Então, Senador, segundo o art. 196 da Constituição Federal, a saúde é um direito de todos e um dever do Estado e deve ser implementada por políticas públicas. Eu me lembro de que aqui a gente discute os limites do investimento, e, às vezes, nós precisamos superar os limites, ficar sem limites.
Então, assim, recordo o nosso poeta Augusto dos Anjos, aplicando isso ao cenário da Constituição Federal:
Vês! Ninguém assistiu ao formidável
Enterro da tua última quimera.
Somente a Ingratidão - esta pantera -
Foi tua companheira inseparável!
Então, seria aí essa norma programática apenas uma quimera? O Estado brasileiro quer retribuir à sociedade com a ingratidão, apesar das advertências do Ministério da Saúde?
"Toma um fósforo. Acende teu cigarro. [...] A mão que afaga é a mesma que apedreja."
A mão que afaga é a Constituição? A que apedreja não pode ser a regulação.
"Se a alguém causa inda pena a tua chaga [aí vem a judicialização], apedreja essa mão vil que te afaga, escarra nessa boca que te beija!"
A SRª PRESIDENTE (Ana Amélia. Bloco Parlamentar Democracia Progressista/PP - RS) - Agora, falta o repentista também, o poeta, porque também é um poeta, e aqui ficaríamos muito bem.
Então, encerramos com chave de ouro, com poesia e com uma boa construção, citando os nossos grandes autores.

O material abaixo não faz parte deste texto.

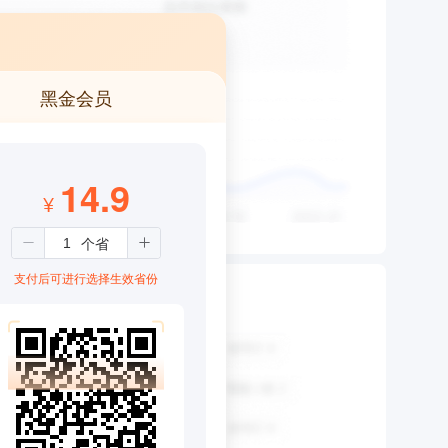
黑金会员
14.9
¥
支付后可进行选择生效省份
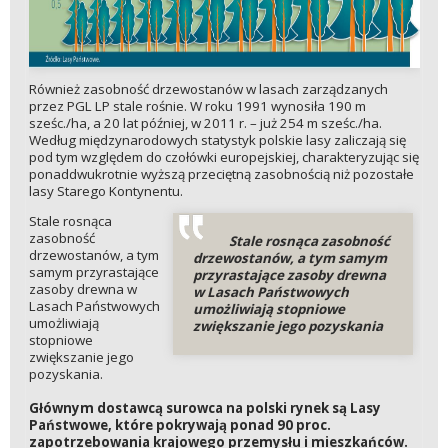
Również zasobność drzewostanów w lasach zarządzanych
przez PGL LP stale rośnie. W roku 1991 wynosiła 190 m
sześc./ha, a 20 lat później, w 2011 r. – już 254 m sześc./ha.
Według międzynarodowych statystyk polskie lasy zaliczają się
pod tym względem do czołówki europejskiej, charakteryzując się
ponaddwukrotnie wyższą przeciętną zasobnością niż pozostałe
lasy Starego Kontynentu.
Stale rosnąca
zasobność
Stale rosnąca zasobność
drzewostanów, a tym
drzewostanów, a tym samym
samym przyrastające
przyrastające zasoby drewna
zasoby drewna w
w Lasach Państwowych
Lasach Państwowych
umożliwiają stopniowe
umożliwiają
zwiększanie jego pozyskania
stopniowe
zwiększanie jego
pozyskania.
Głównym dostawcą surowca na polski rynek są Lasy
Państwowe, które pokrywają ponad 90 proc.
zapotrzebowania krajowego przemysłu i mieszkańców.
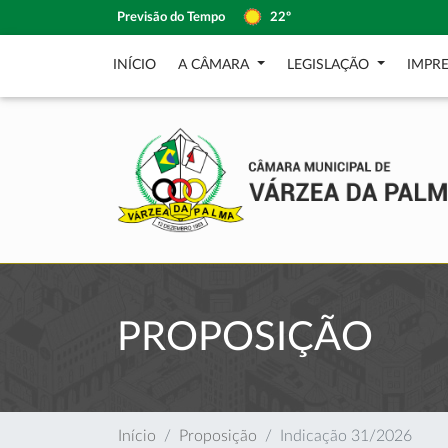
Previsão do Tempo
22º
INÍCIO
A CÂMARA
LEGISLAÇÃO
IMPR
PROPOSIÇÃO
Início
Proposição
Indicação 31/2026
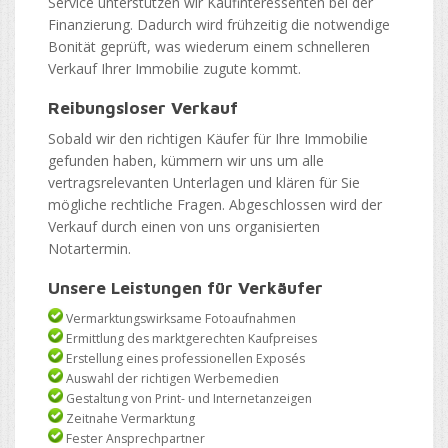
Service unterstützen wir Kaufinteressenten bei der
Finanzierung. Dadurch wird frühzeitig die notwendige
Bonität geprüft, was wiederum einem schnelleren
Verkauf Ihrer Immobilie zugute kommt.
Reibungsloser Verkauf
Sobald wir den richtigen Käufer für Ihre Immobilie
gefunden haben, kümmern wir uns um alle
vertragsrelevanten Unterlagen und klären für Sie
mögliche rechtliche Fragen. Abgeschlossen wird der
Verkauf durch einen von uns organisierten
Notartermin.
Unsere Leistungen für Verkäufer
Vermarktungswirksame Fotoaufnahmen
Ermittlung des marktgerechten Kaufpreises
Erstellung eines professionellen Exposés
Auswahl der richtigen Werbemedien
Gestaltung von Print- und Internetanzeigen
Zeitnahe Vermarktung
Fester Ansprechpartner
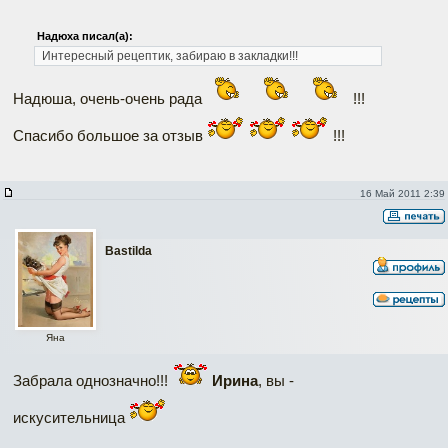
Надюха писал(а):
Интересный рецептик, забираю в закладки!!!
Надюша, очень-очень рада
!!!
Спасибо большое за отзыв
!!!
16 Май 2011 2:39
Bastilda
Яна
Забрала однозначно!!!
Ирина
, вы -
искусительница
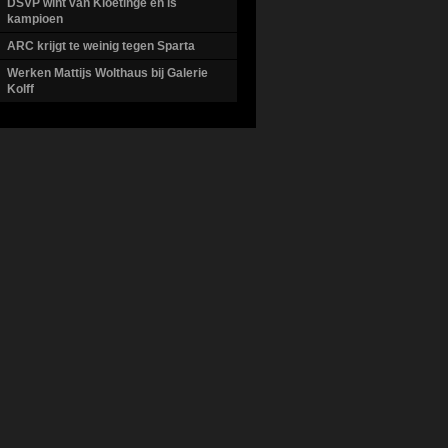
DSVP wint van Kloetinge en is
kampioen
ARC krijgt te weinig tegen Sparta
Werken Mattijs Wolthaus bij Galerie
Kolff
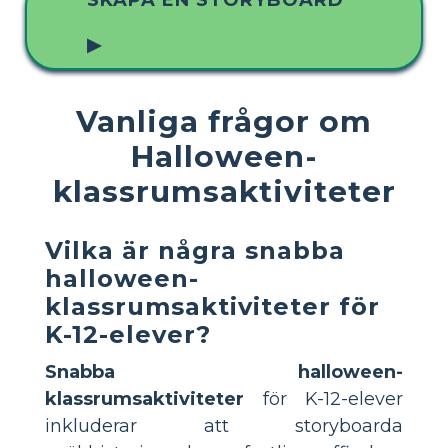
SKAPA EN STORYBOARD
▶
Vanliga frågor om
Halloween-
klassrumsaktiviteter
Vilka är några snabba
halloween-
klassrumsaktiviteter för
K-12-elever?
Snabba halloween-
klassrumsaktiviteter
för K-12-elever
inkluderar att storyboarda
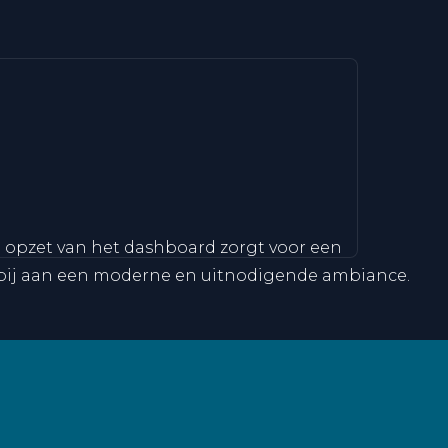
le opzet van het dashboard zorgt voor een
en bij aan een moderne en uitnodigende ambiance.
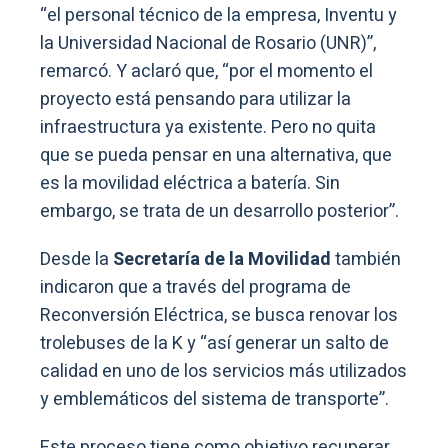
“el personal técnico de la empresa, Inventu y
la Universidad Nacional de Rosario (UNR)”,
remarcó. Y aclaró que, “por el momento el
proyecto está pensando para utilizar la
infraestructura ya existente. Pero no quita
que se pueda pensar en una alternativa, que
es la movilidad eléctrica a batería. Sin
embargo, se trata de un desarrollo posterior”.
Desde la
Secretaría de la Movilidad
también
indicaron que a través del programa de
Reconversión Eléctrica, se busca renovar los
trolebuses de la K y “así generar un salto de
calidad en uno de los servicios más utilizados
y emblemáticos del sistema de transporte”.
Este proceso tiene como objetivo recuperar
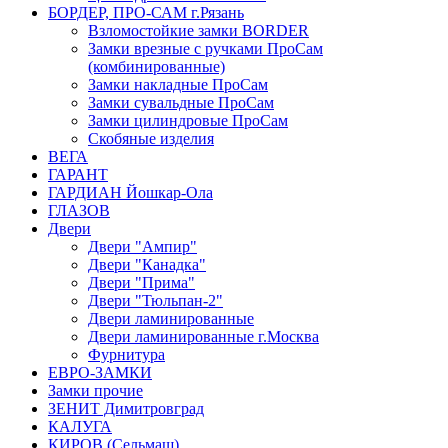
БОРДЕР, ПРО-САМ г.Рязань
Взломостойкие замки BORDER
Замки врезные с ручками ПроСам
(комбинированные)
Замки накладные ПроСам
Замки сувальдные ПроСам
Замки цилиндровые ПроСам
Скобяные изделия
ВЕГА
ГАРАНТ
ГАРДИАН Йошкар-Ола
ГЛАЗОВ
Двери
Двери "Ампир"
Двери "Канадка"
Двери "Прима"
Двери "Тюльпан-2"
Двери ламинированные
Двери ламинированные г.Москва
Фурнитура
ЕВРО-ЗАМКИ
Замки прочие
ЗЕНИТ Димитровград
КАЛУГА
КИРОВ (Сельмаш)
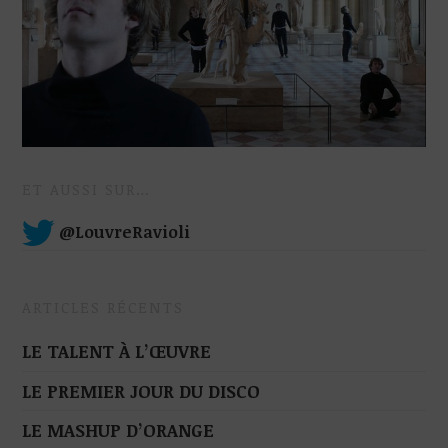
ET AUSSI SUR…
@LouvreRavioli
ARTICLES RÉCENTS
LE TALENT À L’ŒUVRE
LE PREMIER JOUR DU DISCO
LE MASHUP D’ORANGE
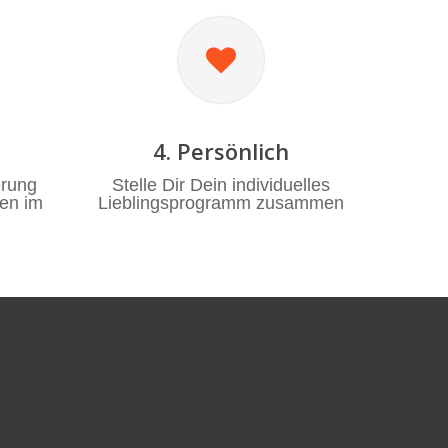
4. Persönlich
erung
Stelle Dir Dein individuelles
gen im
Lieblingsprogramm zusammen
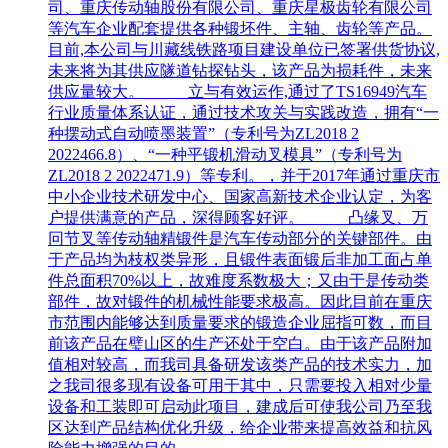
司、重庆传动轴股份有限公司、重庆星极齿轮有限公司
等汽车企业配套提供各种锻坯件、主轴、齿轮等产品。
目前,本公司与川藏线铁路项目建设单位已签署供货协议,
未来将为其供应隧道钻探钻头，该产品为损耗件，未来
供应量较大。 立与有效运作,通过了TS16949汽车
行业质量体系认证，通过技术攻关与实践改造，拥有“一
种摆动式自动喷墨装置”（专利号为ZL2018 2
2022466.8）、“一种平锻机滑动叉模具”（专利号为
ZL2018 2 2022471.9）等专利。，并于2017年通过重庆市
中小企业技术研发中心、国家高新技术企业认定，为客
户提供满意的产品，深得顾客好评。 凸缘叉、万
冋节叉等传动轴精锻件是汽车传动部分的关键部件。由
于产品均为枝权类异形，且锻件表面锻后非加工面占单
件总面积70%以上，故难度系数极大；又由于是传动类
部件，故对锻件的机械性能要求极高。因此目前在重庆
市范围内能够达到质量要求的锻造企业屈指可数，而目
前该产品在璧山区的生产还处于空白。由于该产品附加
值相对较高，而我司具备研发该类产品的技术实力，加
之我司很多现有设备可用于其中，只需要投入相对少量
设备和工装即可启动此项目，建成后可使我公司乃至我
区达到产品结构优化升级，给企业带来提高效益和抗风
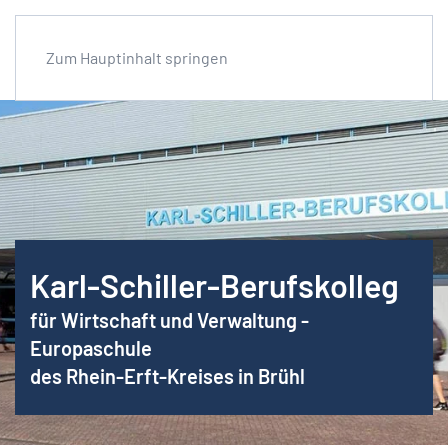
Zum Hauptinhalt springen
Karl-Schiller-Berufskolleg
für Wirtschaft und Verwaltung -
Europaschule
des Rhein-Erft-Kreises in Brühl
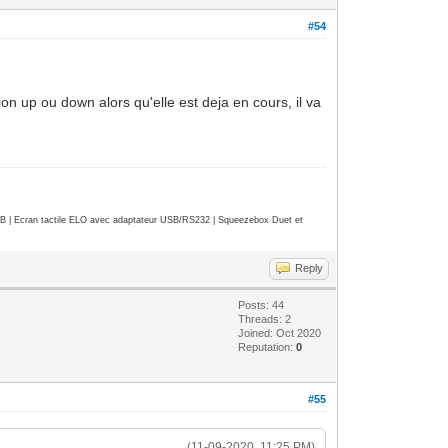
#54
ion up ou down alors qu'elle est deja en cours, il va
| Ecran tactile ELO avec adaptateur USB/RS232 | Squeezebox Duet et
Reply
Posts: 44
Threads: 2
Joined: Oct 2020
Reputation:
0
#55
(11-09-2020, 11:25 PM)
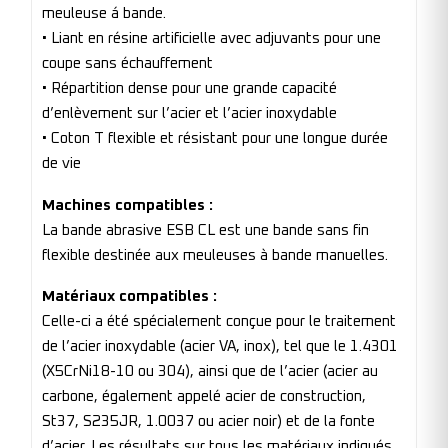
meuleuse á bande.
• Liant en résine artificielle avec adjuvants pour une
coupe sans échauffement
• Répartition dense pour une grande capacité
d’enlèvement sur l’acier et l’acier inoxydable
• Coton T flexible et résistant pour une longue durée
de vie
Machines compatibles :
La bande abrasive ESB CL est une bande sans fin
flexible destinée aux meuleuses à bande manuelles.
Matériaux compatibles :
Celle-ci a été spécialement conçue pour le traitement
de l’acier inoxydable (acier VA, inox), tel que le 1.4301
(X5CrNi18-10 ou 304), ainsi que de l’acier (acier au
carbone, également appelé acier de construction,
St37, S235JR, 1.0037 ou acier noir) et de la fonte
d’acier. Les résultats sur tous les matériaux indiqués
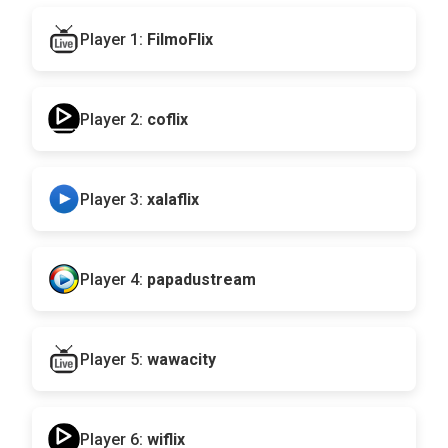
Player 1:
FilmoFlix
Player 2:
coflix
Player 3:
xalaflix
Player 4:
papadustream
Player 5:
wawacity
Player 6:
wiflix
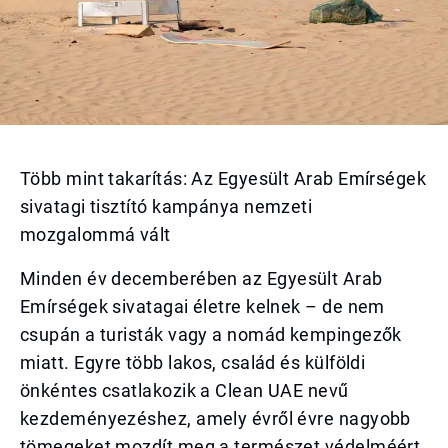
Több mint takarítás: Az Egyesült Arab Emírségek
sivatagi tisztító kampánya nemzeti
mozgalommá vált
Minden év decemberében az Egyesült Arab
Emírségek sivatagai életre kelnek – de nem
csupán a turisták vagy a nomád kempingezők
miatt. Egyre több lakos, család és külföldi
önkéntes csatlakozik a Clean UAE nevű
kezdeményezéshez, amely évről évre nagyobb
tömegeket mozdít meg a természet védelméért.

Encerrada a audiência, eu agradeço muito a oportunidade de conhecer muito mais a respeito desse tema tão candente para a sociedade brasileira, para todos, cientistas, pesquisadores, médicos, cirurgiões, cardiologistas, toda a área médica, a indústria, que produz os medicamentos.
Sobretudo, agradeço o esforço do Senador Cássio Cunha Lima, por também colaborar com a melhoria da qualidade de vida das pessoas.
Muito obrigada a todos. Que tenham um bom dia e um bom fim de semana!
(Iniciada às 9 horas e 11 minutos, a reunião é encerrada às 10 horas e 49 minutos.)